The idea of the port mapping approach above is based on proxy mapping. That is, an intermediary will be used to deliver the message, and the internal system is in a black box state. Then the security personnel can concentrate on guarding the gate. After all, guarding the gate is much easier than guarding a large manor with a radius of ten kilometers.

A similar method can be used to log in to the management server over SSH. To log in to other servers in the cluster, a developer must log in to an intermediate server and then access the Intranet of other servers through the intermediate server.

After all: the deeper you hide, the safer and easier it is. There’s no need to bother, even if the technology is perfect.

6 summary

The knowledge mentioned above, for those who specialize in the security industry, it is estimated to be a natural knowledge reserve.

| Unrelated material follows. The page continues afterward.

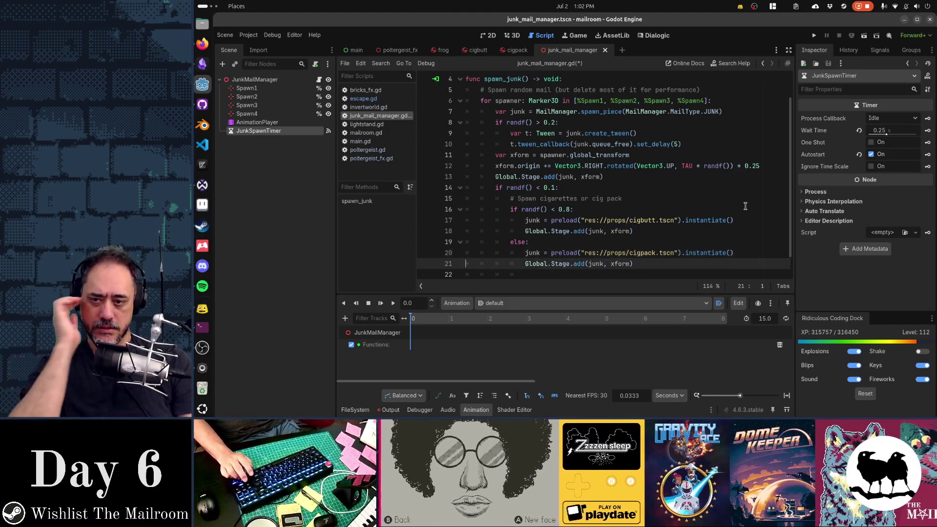
Step: Replace the inner comment with '# Sometimes, also spawn cigarettes' above the branch, restore the colon, and save
{"action": "key", "text": "ctrl+x"}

The main purpose of these penetrations in this article is to give developers a warning about how to develop good development habits and prevent future problems, based on some security recommendations for server deployment.

This article is just the beginning. It only proposes a feasible method of port masquerading for the behavior of server port scanning. There will be some topics to follow:

  • Prevention of password burst
  • Server authority control, prevent small vulnerabilities lead to big problems
  • other

Warning: some ideas and methods provided in this article are only used for learning and internal penetration testing, do not attack external servers, otherwise it will be investigated by law, the consequences.